抜粋文:

どんなだっけと観始めたら、思わず最後まで観入ってしまった♪

面白い。とてもよく出来ているのだ。

内容を知っていても引き込まれる作品は少ない。

この作品は、そういう数少ない1本だと思う。

 

子どもの頃、

TVの『アンタッチャブル』をリアルタイムで観ていた私にとって、

エリオット・ネスは特別の存在だった。

つまり、ヒーローである。

 

しかし、実際のエリオット・ネスは

私が思っていたようなかっこいい法の番人ではなかったらしい。

ネスの武勇伝が本人の口から大袈裟に語られたフィクションで、

仕事中毒で離婚歴があり、アルコール依存症だったとか。

後年、そういう話を聞き複雑な気持ちになった。

 

TVドラマはちょっと恐かったという印象がある。

大人向けであり、すごくリアルなドラマだったと記憶している。

禁酒法という言葉もこのドラマで覚えたっけ♪

 

連邦禁酒法時代には、

アメリカ国民がお酒を飲むため国境を越えたとか(そりゃ越えるわな♪)

カナダ、メキシコの蒸留所と醸造所が栄えたとか(そりゃ栄えるわな♪)

データセットの行:
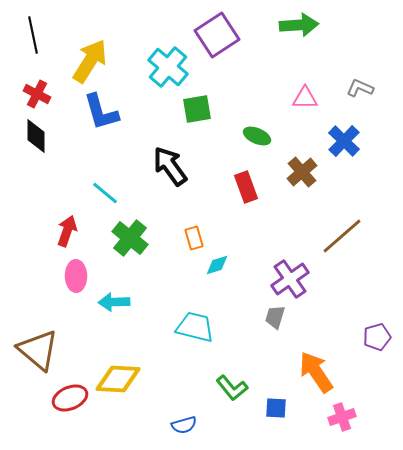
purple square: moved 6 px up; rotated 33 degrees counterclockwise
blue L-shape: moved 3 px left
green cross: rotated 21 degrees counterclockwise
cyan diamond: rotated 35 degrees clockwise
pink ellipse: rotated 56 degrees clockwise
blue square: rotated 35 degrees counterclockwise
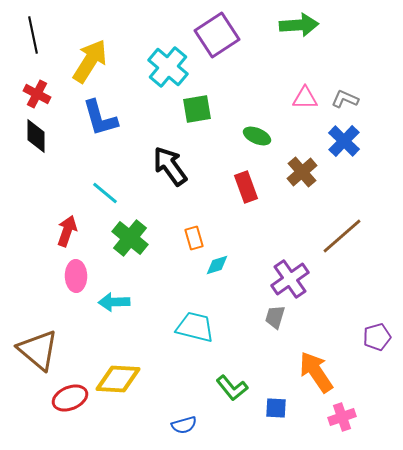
gray L-shape: moved 15 px left, 11 px down
blue L-shape: moved 1 px left, 6 px down
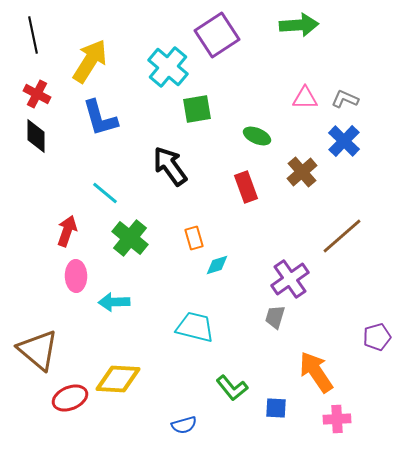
pink cross: moved 5 px left, 2 px down; rotated 16 degrees clockwise
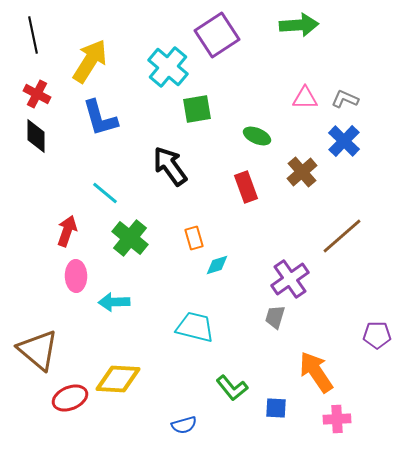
purple pentagon: moved 2 px up; rotated 16 degrees clockwise
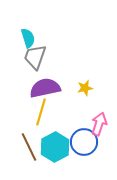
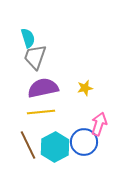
purple semicircle: moved 2 px left
yellow line: rotated 68 degrees clockwise
brown line: moved 1 px left, 2 px up
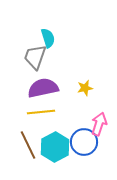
cyan semicircle: moved 20 px right
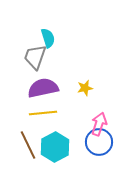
yellow line: moved 2 px right, 1 px down
blue circle: moved 15 px right
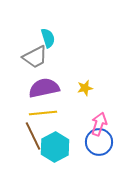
gray trapezoid: rotated 136 degrees counterclockwise
purple semicircle: moved 1 px right
brown line: moved 5 px right, 9 px up
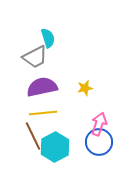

課題の条件:
『アンタッチャブル』の思い出を綴った抜粋文の「TVドラマはちょっと恐かったという印象がある。」から「カナダ、メキシコの蒸留所と醸造所が栄えたとか(そりゃ栄えるわな♪)」までの範囲(両端を含む)を、「カナダ」を「キューバ」に入れ替えて書き直してもらえますか。

回答全文:
TVドラマはちょっと恐かったという印象がある。

大人向けであり、すごくリアルなドラマだったと記憶している。

禁酒法という言葉もこのドラマで覚えたっけ♪

 

連邦禁酒法時代には、

アメリカ国民がお酒を飲むため国境を越えたとか(そりゃ越えるわな♪)

キューバ、メキシコの蒸留所と醸造所が栄えたとか(そりゃ栄えるわな♪)